At the same time, Liles is a label executive, and he says that what artists need in a changing business is someone like him. Artists sometimes fail to appreciate what record companies do for them, he says. No, they can’t tour in the pandemic, but the reason they were able to tour at all was that a label shrewdly invested in promoting their music. And can you get yourself on those streaming playlists? Probably not. The industry is still about connections.
“Think about it,” Liles says. “How long have you been hearing that people don’t make money off record sales? This is not a streaming thing. This is 100 years old.”
The speakers are booming out some of Fetty Wap’s new songs. The studio smells of weed. Liles bids his artist farewell, descends the stairs to the street, and climbs back into his SUV. “Ah, another day at the office, baby,” he says, pulling the door shut.
It’s a chilly evening in Clifton, but his day isn’t over. Liles has a work dinner at a steakhouse near his home. He has a call scheduled to discuss a Black History Month event. He’d also really like to smoke another cigar sooner rather than later. He asks Melendez how long it will take to get to the restaurant. “We’ll be there in 18 minutes,” Melendez says. “But I could shorten that.” Liles curtly informs him that won’t be necessary.
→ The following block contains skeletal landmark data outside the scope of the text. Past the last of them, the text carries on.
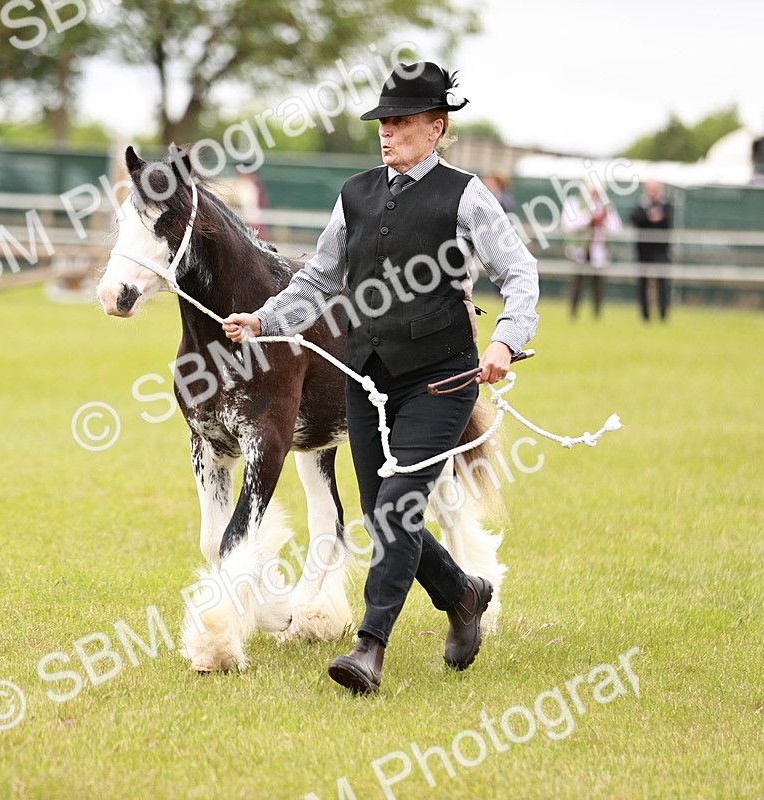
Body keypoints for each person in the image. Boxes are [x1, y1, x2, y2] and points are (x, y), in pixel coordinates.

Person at [222, 62, 539, 695]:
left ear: (436, 127)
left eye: (400, 122)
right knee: (380, 507)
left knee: (396, 510)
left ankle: (370, 646)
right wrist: (264, 318)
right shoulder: (355, 194)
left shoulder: (467, 195)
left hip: (442, 381)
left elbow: (520, 273)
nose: (386, 133)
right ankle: (462, 592)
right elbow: (317, 279)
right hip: (367, 380)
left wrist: (506, 339)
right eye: (383, 123)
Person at [561, 183, 620, 319]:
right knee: (577, 283)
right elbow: (567, 224)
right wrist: (588, 218)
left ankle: (597, 315)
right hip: (580, 249)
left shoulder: (606, 205)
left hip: (598, 250)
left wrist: (603, 221)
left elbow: (616, 227)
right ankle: (573, 314)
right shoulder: (574, 201)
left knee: (597, 285)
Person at [631, 179, 673, 321]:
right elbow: (634, 219)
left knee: (663, 283)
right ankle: (645, 316)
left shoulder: (666, 205)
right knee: (642, 283)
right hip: (643, 251)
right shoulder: (641, 204)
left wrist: (657, 218)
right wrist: (649, 216)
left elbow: (668, 221)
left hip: (661, 251)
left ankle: (663, 314)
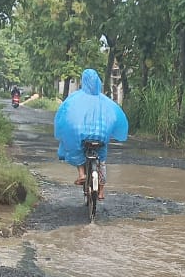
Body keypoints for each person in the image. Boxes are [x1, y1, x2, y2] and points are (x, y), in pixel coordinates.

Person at [54, 68, 129, 199]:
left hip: (81, 136)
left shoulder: (75, 98)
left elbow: (65, 115)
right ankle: (101, 192)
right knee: (102, 160)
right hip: (101, 137)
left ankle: (82, 173)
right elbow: (116, 118)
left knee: (75, 147)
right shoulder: (106, 102)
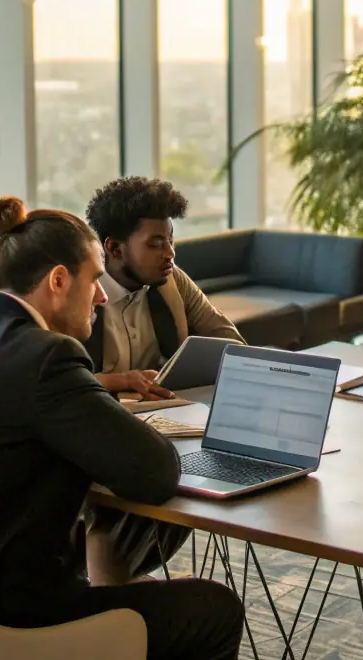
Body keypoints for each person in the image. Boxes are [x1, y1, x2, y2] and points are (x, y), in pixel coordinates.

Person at [0, 197, 243, 660]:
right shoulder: (45, 357)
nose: (102, 296)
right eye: (95, 279)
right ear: (59, 281)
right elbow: (155, 471)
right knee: (212, 608)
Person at [81, 176, 246, 585]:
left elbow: (230, 343)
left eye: (170, 240)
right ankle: (104, 586)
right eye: (155, 243)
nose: (169, 253)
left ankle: (118, 583)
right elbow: (51, 382)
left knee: (196, 483)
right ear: (113, 248)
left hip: (167, 435)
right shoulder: (79, 294)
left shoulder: (172, 282)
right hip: (95, 444)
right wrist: (119, 380)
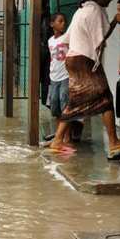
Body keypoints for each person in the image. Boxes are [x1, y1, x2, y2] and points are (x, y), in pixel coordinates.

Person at [51, 0, 120, 158]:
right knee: (105, 98)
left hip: (72, 59)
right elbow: (100, 39)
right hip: (84, 61)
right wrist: (113, 22)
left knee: (75, 101)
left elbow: (66, 39)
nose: (111, 0)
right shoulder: (96, 10)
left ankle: (57, 140)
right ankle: (114, 143)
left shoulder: (80, 11)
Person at [47, 13, 72, 148]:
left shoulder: (67, 37)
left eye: (64, 21)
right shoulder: (50, 41)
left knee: (65, 105)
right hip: (54, 77)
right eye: (60, 21)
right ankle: (60, 135)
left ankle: (66, 137)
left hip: (66, 76)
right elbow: (53, 58)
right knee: (55, 107)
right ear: (52, 24)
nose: (63, 23)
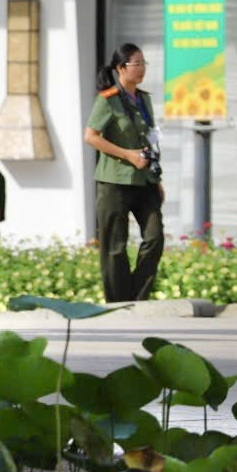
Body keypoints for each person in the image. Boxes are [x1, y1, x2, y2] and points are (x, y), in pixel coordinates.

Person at [83, 42, 164, 303]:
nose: (141, 69)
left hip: (144, 180)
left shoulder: (144, 99)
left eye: (143, 64)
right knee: (114, 247)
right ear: (120, 68)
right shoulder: (108, 100)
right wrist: (127, 154)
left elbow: (149, 139)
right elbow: (91, 137)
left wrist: (157, 178)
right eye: (136, 64)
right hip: (113, 181)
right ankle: (120, 302)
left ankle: (136, 296)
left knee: (155, 237)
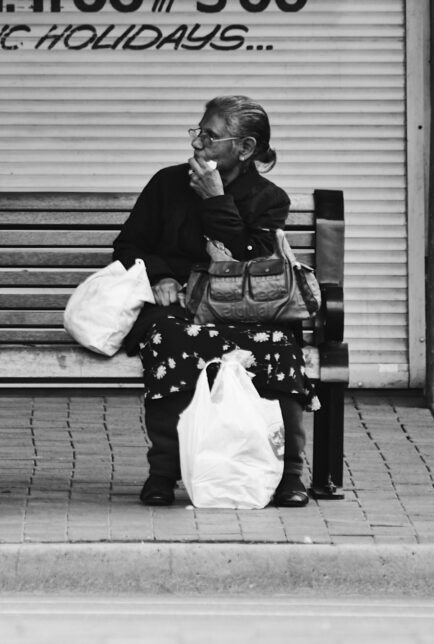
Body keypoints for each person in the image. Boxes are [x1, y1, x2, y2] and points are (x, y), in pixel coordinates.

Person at [113, 95, 314, 508]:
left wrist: (216, 200)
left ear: (245, 148)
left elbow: (253, 262)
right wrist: (161, 275)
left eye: (210, 137)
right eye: (197, 133)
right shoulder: (167, 183)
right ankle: (164, 471)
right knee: (169, 340)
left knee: (278, 346)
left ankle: (290, 472)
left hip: (248, 308)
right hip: (181, 306)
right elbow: (128, 245)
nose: (197, 145)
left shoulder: (269, 199)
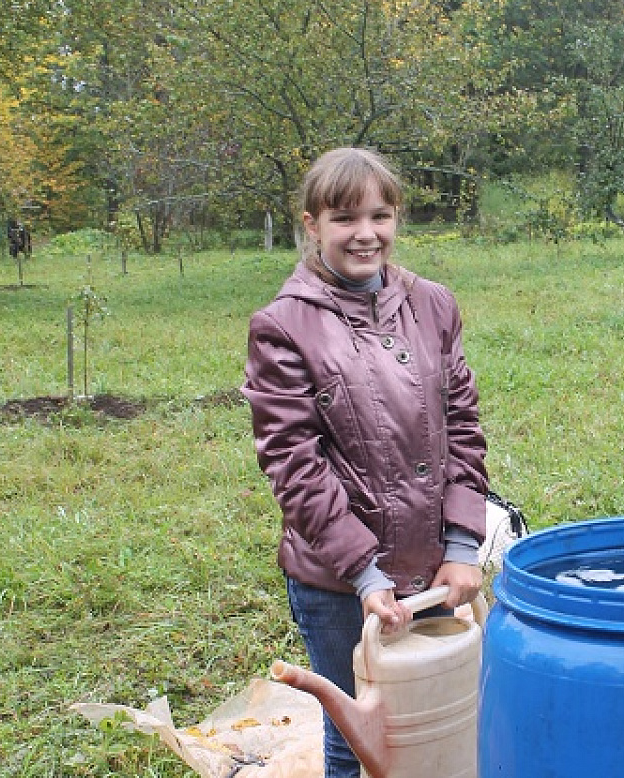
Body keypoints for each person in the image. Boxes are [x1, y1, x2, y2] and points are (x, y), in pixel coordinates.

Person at [242, 147, 488, 778]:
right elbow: (295, 467)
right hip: (340, 583)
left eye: (380, 215)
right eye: (345, 218)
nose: (365, 233)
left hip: (431, 566)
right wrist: (365, 575)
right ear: (312, 224)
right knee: (360, 737)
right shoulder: (283, 326)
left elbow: (462, 425)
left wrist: (461, 544)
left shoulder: (433, 304)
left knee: (435, 718)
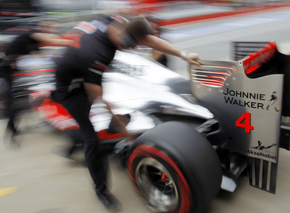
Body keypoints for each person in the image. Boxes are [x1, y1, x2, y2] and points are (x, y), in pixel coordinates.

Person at [51, 14, 201, 211]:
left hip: (83, 65)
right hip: (71, 87)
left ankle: (76, 141)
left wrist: (183, 54)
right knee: (92, 137)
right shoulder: (98, 55)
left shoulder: (116, 20)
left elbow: (147, 38)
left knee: (121, 110)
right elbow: (98, 96)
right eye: (133, 47)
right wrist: (124, 130)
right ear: (123, 40)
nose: (137, 49)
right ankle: (101, 190)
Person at [0, 18, 70, 146]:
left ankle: (15, 127)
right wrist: (72, 41)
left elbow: (43, 56)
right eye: (50, 28)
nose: (52, 31)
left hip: (13, 71)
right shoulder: (31, 33)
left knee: (18, 101)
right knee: (11, 102)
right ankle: (11, 134)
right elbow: (53, 40)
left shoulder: (34, 42)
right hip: (4, 70)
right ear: (42, 27)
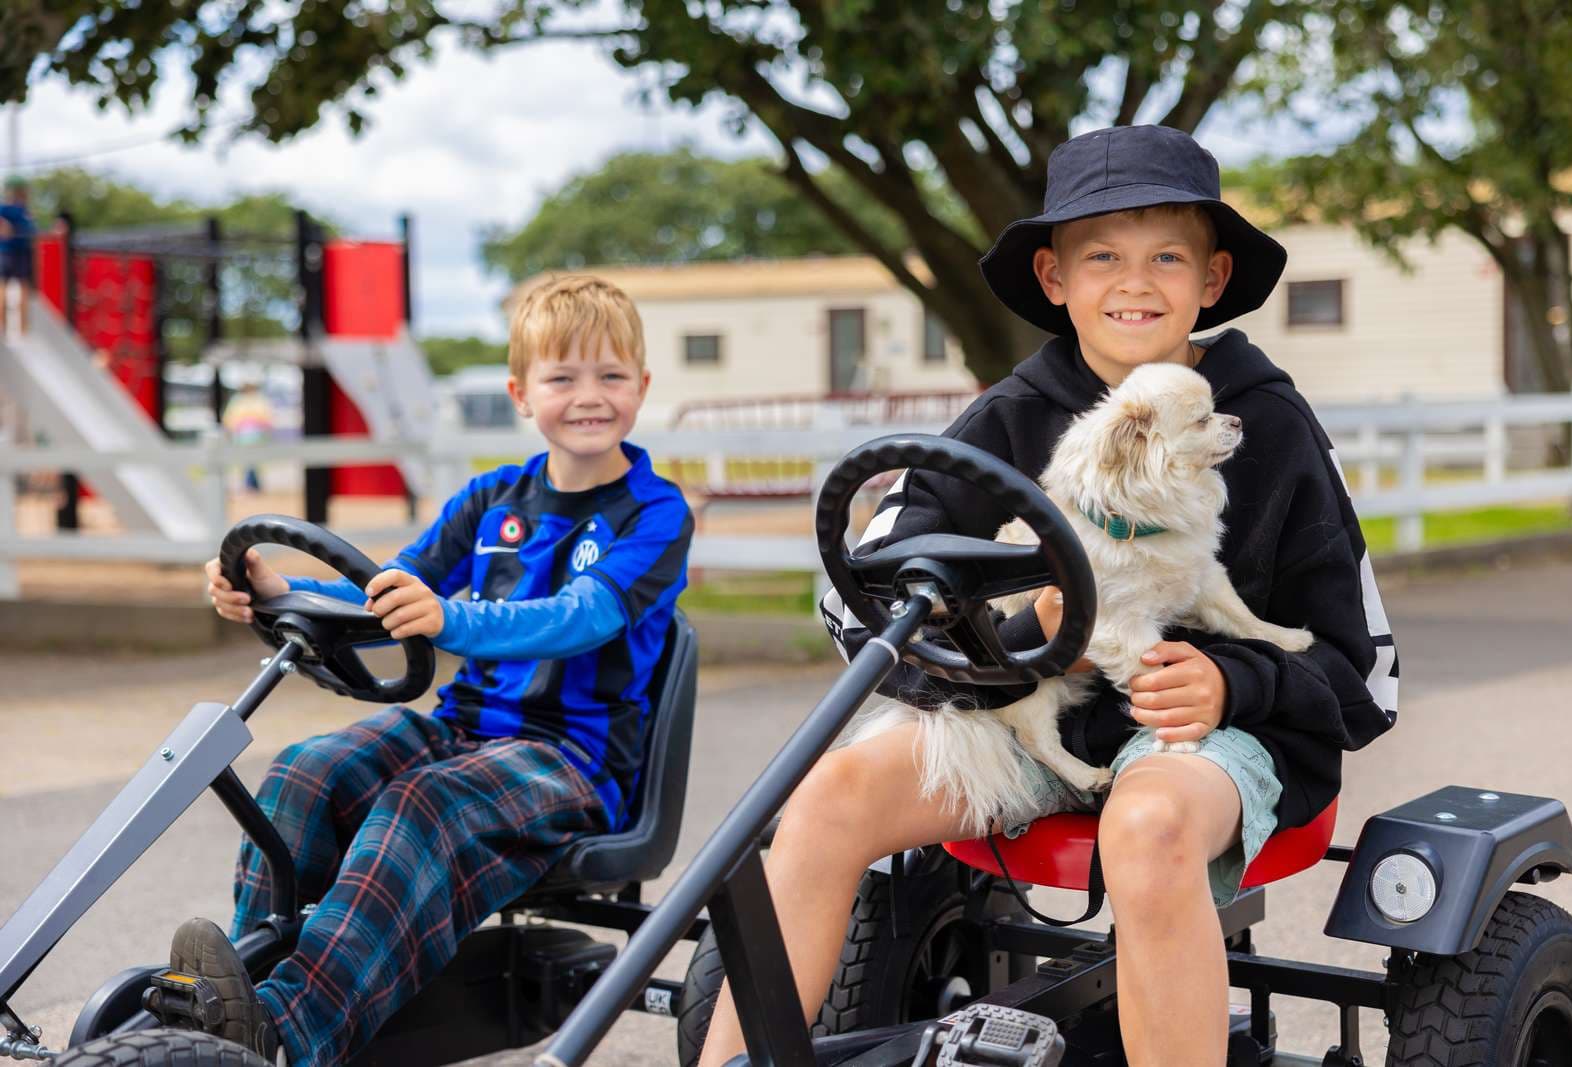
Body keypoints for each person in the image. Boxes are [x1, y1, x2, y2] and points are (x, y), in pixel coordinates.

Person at [698, 124, 1399, 1067]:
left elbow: (1364, 670)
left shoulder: (1265, 424)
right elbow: (872, 598)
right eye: (1102, 255)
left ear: (1214, 278)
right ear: (1056, 278)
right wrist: (1020, 631)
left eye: (1167, 257)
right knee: (828, 792)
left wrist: (1233, 685)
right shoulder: (1006, 419)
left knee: (1144, 822)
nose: (1136, 283)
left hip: (1208, 735)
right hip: (1032, 715)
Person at [168, 274, 694, 1065]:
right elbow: (386, 590)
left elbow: (583, 616)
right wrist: (279, 590)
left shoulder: (655, 513)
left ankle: (286, 1033)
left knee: (427, 802)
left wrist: (453, 617)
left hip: (570, 762)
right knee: (305, 771)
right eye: (563, 377)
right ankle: (238, 996)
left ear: (642, 386)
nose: (590, 396)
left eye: (612, 376)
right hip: (458, 731)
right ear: (523, 392)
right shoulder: (491, 500)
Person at [221, 381, 275, 491]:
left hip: (255, 434)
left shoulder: (254, 400)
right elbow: (230, 419)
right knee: (249, 460)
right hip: (244, 434)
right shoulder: (244, 400)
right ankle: (251, 484)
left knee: (253, 460)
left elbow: (267, 418)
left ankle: (251, 484)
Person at [0, 177, 36, 338]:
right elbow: (32, 232)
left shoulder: (4, 209)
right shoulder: (21, 210)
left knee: (3, 287)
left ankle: (3, 327)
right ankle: (23, 329)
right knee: (22, 288)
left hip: (6, 252)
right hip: (18, 253)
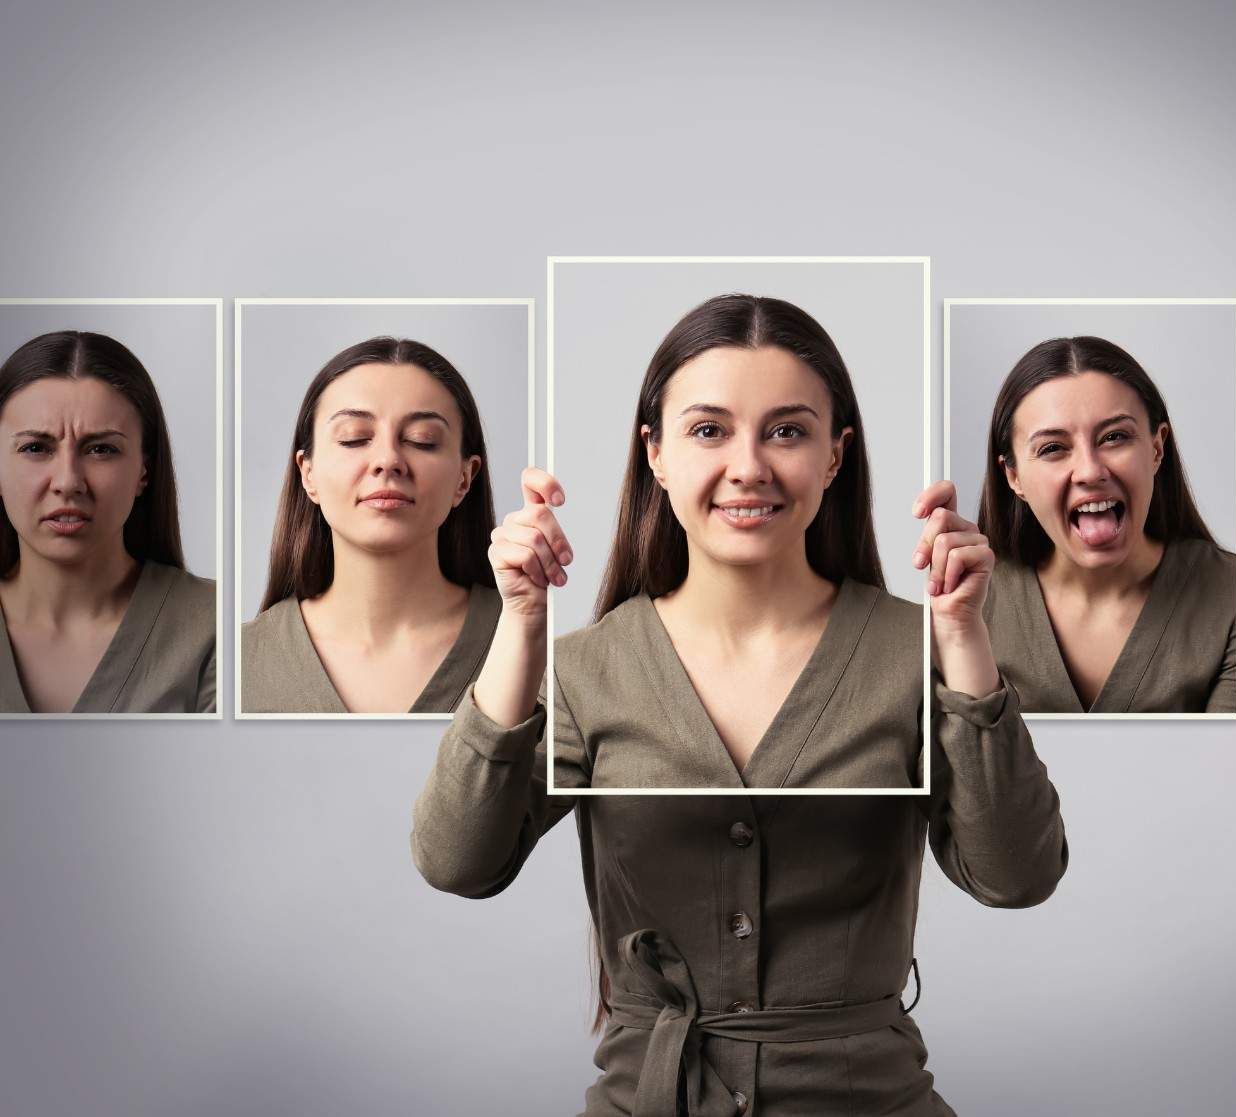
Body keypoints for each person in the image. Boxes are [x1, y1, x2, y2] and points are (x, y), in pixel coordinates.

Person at [411, 294, 1067, 1114]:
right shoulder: (587, 669)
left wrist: (966, 638)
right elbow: (457, 861)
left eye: (787, 430)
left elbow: (1017, 875)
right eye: (709, 429)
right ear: (655, 453)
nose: (749, 465)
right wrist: (519, 623)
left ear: (835, 455)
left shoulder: (920, 649)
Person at [970, 335, 1236, 713]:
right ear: (1013, 477)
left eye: (1114, 437)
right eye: (1053, 448)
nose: (1091, 471)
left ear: (1156, 448)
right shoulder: (969, 605)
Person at [240, 336, 500, 714]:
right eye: (354, 438)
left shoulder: (530, 642)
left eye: (421, 440)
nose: (388, 460)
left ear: (465, 477)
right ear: (307, 474)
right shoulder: (235, 665)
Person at [0, 330, 215, 714]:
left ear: (143, 471)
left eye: (101, 449)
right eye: (35, 448)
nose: (67, 482)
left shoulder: (218, 627)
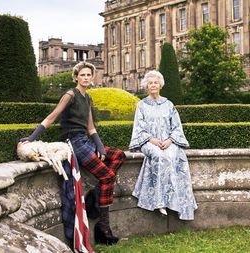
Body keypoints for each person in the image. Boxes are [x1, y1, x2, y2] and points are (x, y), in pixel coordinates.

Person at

Melendez heads off at a reasonable speed while Higgins makes some calls looking for a cigar bar where her boss might be able to relax and smoke. It isn’t easy with so many places still closed during Covid.
Liles reclines in his seat and talks about another of his pandemic pastimes. He’s been watching documentaries chronicling the lives of other music industry executives. He recently watched films about Quincy Jones and Clive Davis, both of whom are in their late 80s. If they haven’t called it quits, Liles figures he has a few more decades to go. “Quincy’s still doing it,” he says. “Clive? You know what I mean? I don’t know if I’ll ever stop.”